Beautiful Software
Whilst I was in Japan I bought an iPod Touch. A couple of weeks ago I became very frustrated with the hoover in my flat and bought a Dyson. Both of these devices are very well made and a pleasure to use.
The Touch is a step, nay, a stride forward. The experience is qualitatively superior to previous iPods. I still find the inertial scrolling and the way one flicks from photo to photo a joy. The iPhone and Touch have set a new benchmark.
I admit that, even with the Dyson, hoovering is still not a leisure activity; it is, however, far easier and over more quickly than before. In addition to this, there are moments of small joy when some detail leaps out and presents itself. One example is the easy to remove brushes, making cleaning them much simpler. Little things which make life easier.
These devices are connected by the thought which has gone into the creation of each. They show evidence of care, a trait which is all too often missing from the items we buy today.
One of the most attractive things about Bristol is the preponderance of aged housing; its Georgian terraces and turn of the century terraced housing. These houses show the care which has gone into creating them; with individual touches or balanced proportions which please the eye. Craftsmanship has been present in their construction; many are beautiful.
Contrasting these houses are bland, featureless estates of houses springing up on the outskirts of the city and the similarly uninspired building works in the centre along the harbour-side. These developments are not even ugly; they inspire little aesthetic emotion at all. They have no soul and feel like containers, not dwellings. I cannot imagine they will be beautiful to an observer in a hundred years time, like their ancestors.
To often the programs and artifacts we create are like the bland housing or the frustrating hoover. Programs which “do the job”, though without finesse. Programs which frustrate the user and get in their way, rather than speeding them on their way and smoothing their workload. Programs which people dislike.
Beautiful things make people happier. So why do we not take this into account in much of our software? After all, most programs are designed to be used.
Too often, a program is deemed “good enough” before it is beautiful.

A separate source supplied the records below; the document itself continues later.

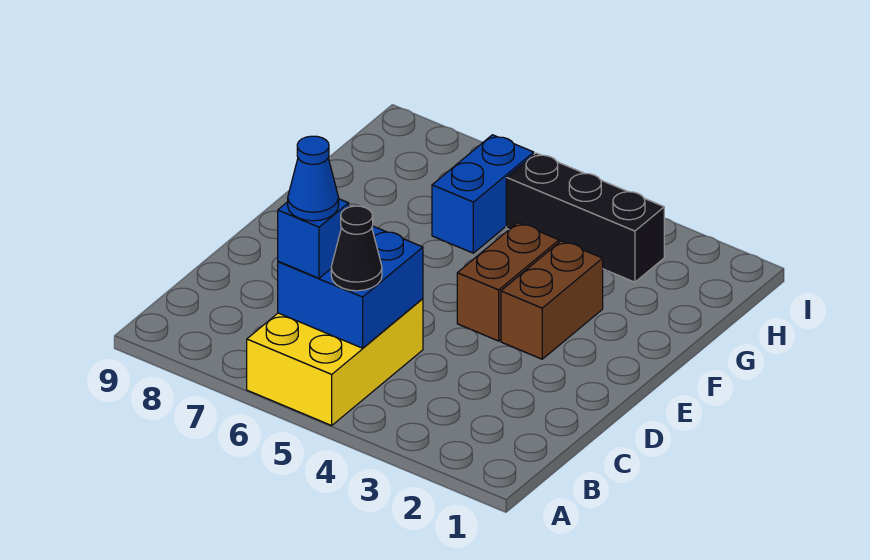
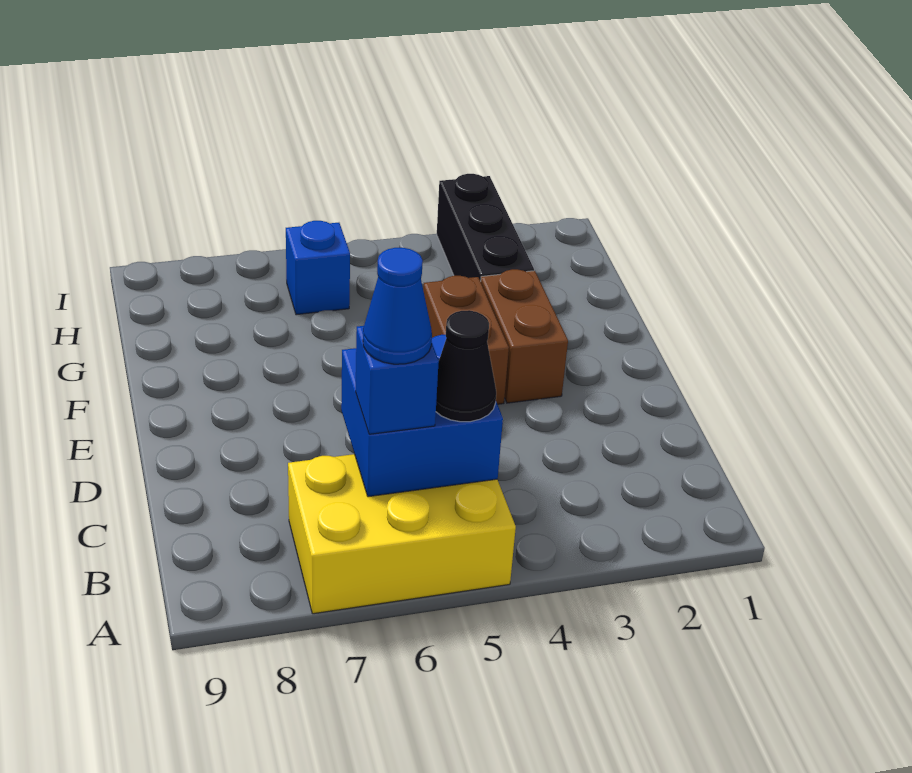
yellow brick A5:C6 level 1 -> yellow brick A5:B7 level 1
blue brick G6:H6 level 1 -> blue brick H6 level 1
black brick H3:H5 level 1 -> black brick G3:I3 level 1

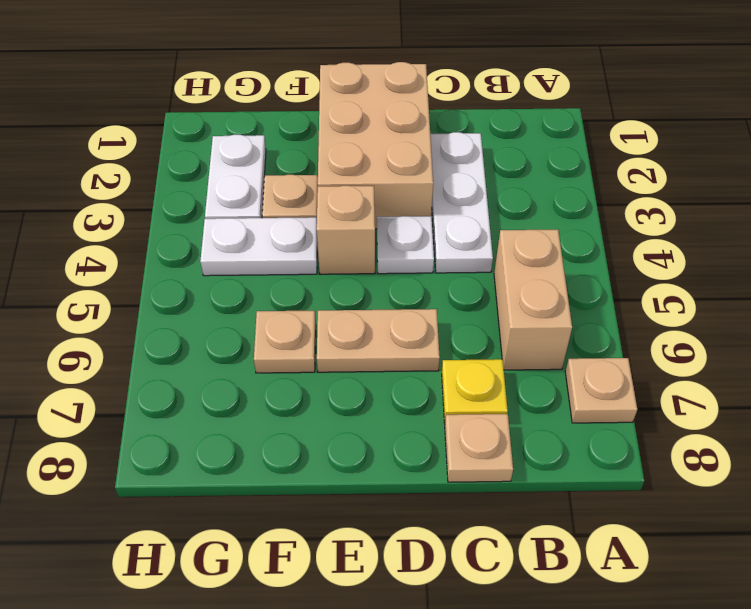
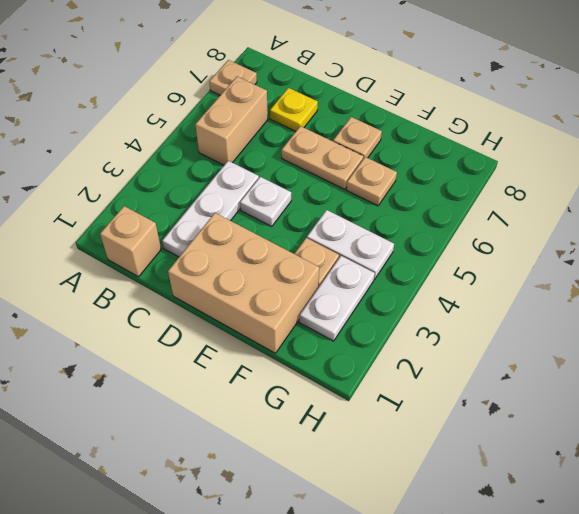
tan plate C8 level 1 -> tan plate E7 level 1
tan brick D1:E3 level 1 -> tan brick D1:F2 level 1
tan brick E4 level 1 -> tan brick B1 level 1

This is because the benefits of a beautiful program are significantly undervalued.
A dubious backend decision will often have directly quantifiable costs, but a dodgy frontend creates hidden user costs instead; the time which must be spent calling tech-support, mindlessly clicking buttons and (re)filling in incorrect fields. These costs are only exposed indirectly through lessening productivity of users.
To a user, a program’s interface is the program. The back end may do the work of the program, but the front end allows definition of the work by a user. Often the user is the slowest part of the system — typing in boxes is never going to be so fast as the machine’s number crunching — so guiding successful entry of the work to be done is essential, gently pushing away from sand banks into the shipping channels of smooth progress.
Yet often the smoothing of progress is pushed under the rug, a beautiful, carefully designed interface viewed as extraneous rather than essential; the one-time irritation to a developer or cost to a manager being placed higher than the lifetime of swifter, more pleasurable work by the program’s users.
Our programs need to be beautiful Georgian terraces, not dull, lifeless suburban sprawls. It would be nice if everyone knew this.